_DIRECTIONS FOR THIS TASK_
Change "common name" to "vernacular name" throughout the listing below, leaving everything else the same.

_RECORDED DATA_

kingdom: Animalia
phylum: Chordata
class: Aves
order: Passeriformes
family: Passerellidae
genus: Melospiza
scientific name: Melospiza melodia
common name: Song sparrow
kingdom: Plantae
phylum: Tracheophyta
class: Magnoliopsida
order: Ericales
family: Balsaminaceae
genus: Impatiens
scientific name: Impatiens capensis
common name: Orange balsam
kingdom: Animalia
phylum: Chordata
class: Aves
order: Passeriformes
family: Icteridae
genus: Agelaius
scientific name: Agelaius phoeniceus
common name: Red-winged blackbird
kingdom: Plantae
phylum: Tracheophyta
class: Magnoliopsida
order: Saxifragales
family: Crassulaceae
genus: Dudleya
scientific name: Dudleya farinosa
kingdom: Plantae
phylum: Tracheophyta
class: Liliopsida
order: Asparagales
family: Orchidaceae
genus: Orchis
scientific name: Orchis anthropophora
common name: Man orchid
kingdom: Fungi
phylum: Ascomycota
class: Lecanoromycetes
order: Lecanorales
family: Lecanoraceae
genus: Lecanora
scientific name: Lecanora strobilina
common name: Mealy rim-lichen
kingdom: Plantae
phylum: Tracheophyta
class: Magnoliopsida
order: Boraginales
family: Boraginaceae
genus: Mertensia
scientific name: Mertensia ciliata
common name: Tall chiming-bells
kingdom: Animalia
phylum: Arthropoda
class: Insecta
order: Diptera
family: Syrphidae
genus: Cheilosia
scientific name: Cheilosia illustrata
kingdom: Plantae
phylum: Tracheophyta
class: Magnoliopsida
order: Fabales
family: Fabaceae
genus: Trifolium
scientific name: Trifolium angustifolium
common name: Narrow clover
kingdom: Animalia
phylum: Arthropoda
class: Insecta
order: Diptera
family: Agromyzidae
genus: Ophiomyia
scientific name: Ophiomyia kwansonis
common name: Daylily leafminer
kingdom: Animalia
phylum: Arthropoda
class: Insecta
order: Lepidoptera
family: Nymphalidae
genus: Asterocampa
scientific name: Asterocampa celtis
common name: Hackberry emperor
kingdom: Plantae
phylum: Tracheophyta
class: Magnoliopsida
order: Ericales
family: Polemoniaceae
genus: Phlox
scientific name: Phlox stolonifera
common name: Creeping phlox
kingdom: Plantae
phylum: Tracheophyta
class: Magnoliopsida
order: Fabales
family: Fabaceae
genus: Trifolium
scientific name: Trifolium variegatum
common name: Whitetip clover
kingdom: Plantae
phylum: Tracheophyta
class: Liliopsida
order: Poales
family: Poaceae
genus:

_SOLUTION FOR THIS EXERCISE_
kingdom: Animalia
phylum: Chordata
class: Aves
order: Passeriformes
family: Passerellidae
genus: Melospiza
scientific name: Melospiza melodia
vernacular name: Song sparrow
kingdom: Plantae
phylum: Tracheophyta
class: Magnoliopsida
order: Ericales
family: Balsaminaceae
genus: Impatiens
scientific name: Impatiens capensis
vernacular name: Orange balsam
kingdom: Animalia
phylum: Chordata
class: Aves
order: Passeriformes
family: Icteridae
genus: Agelaius
scientific name: Agelaius phoeniceus
vernacular name: Red-winged blackbird
kingdom: Plantae
phylum: Tracheophyta
class: Magnoliopsida
order: Saxifragales
family: Crassulaceae
genus: Dudleya
scientific name: Dudleya farinosa
kingdom: Plantae
phylum: Tracheophyta
class: Liliopsida
order: Asparagales
family: Orchidaceae
genus: Orchis
scientific name: Orchis anthropophora
vernacular name: Man orchid
kingdom: Fungi
phylum: Ascomycota
class: Lecanoromycetes
order: Lecanorales
family: Lecanoraceae
genus: Lecanora
scientific name: Lecanora strobilina
vernacular name: Mealy rim-lichen
kingdom: Plantae
phylum: Tracheophyta
class: Magnoliopsida
order: Boraginales
family: Boraginaceae
genus: Mertensia
scientific name: Mertensia ciliata
vernacular name: Tall chiming-bells
kingdom: Animalia
phylum: Arthropoda
class: Insecta
order: Diptera
family: Syrphidae
genus: Cheilosia
scientific name: Cheilosia illustrata
kingdom: Plantae
phylum: Tracheophyta
class: Magnoliopsida
order: Fabales
family: Fabaceae
genus: Trifolium
scientific name: Trifolium angustifolium
vernacular name: Narrow clover
kingdom: Animalia
phylum: Arthropoda
class: Insecta
order: Diptera
family: Agromyzidae
genus: Ophiomyia
scientific name: Ophiomyia kwansonis
vernacular name: Daylily leafminer
kingdom: Animalia
phylum: Arthropoda
class: Insecta
order: Lepidoptera
family: Nymphalidae
genus: Asterocampa
scientific name: Asterocampa celtis
vernacular name: Hackberry emperor
kingdom: Plantae
phylum: Tracheophyta
class: Magnoliopsida
order: Ericales
family: Polemoniaceae
genus: Phlox
scientific name: Phlox stolonifera
vernacular name: Creeping phlox
kingdom: Plantae
phylum: Tracheophyta
class: Magnoliopsida
order: Fabales
family: Fabaceae
genus: Trifolium
scientific name: Trifolium variegatum
vernacular name: Whitetip clover
kingdom: Plantae
phylum: Tracheophyta
class: Liliopsida
order: Poales
family: Poaceae
genus:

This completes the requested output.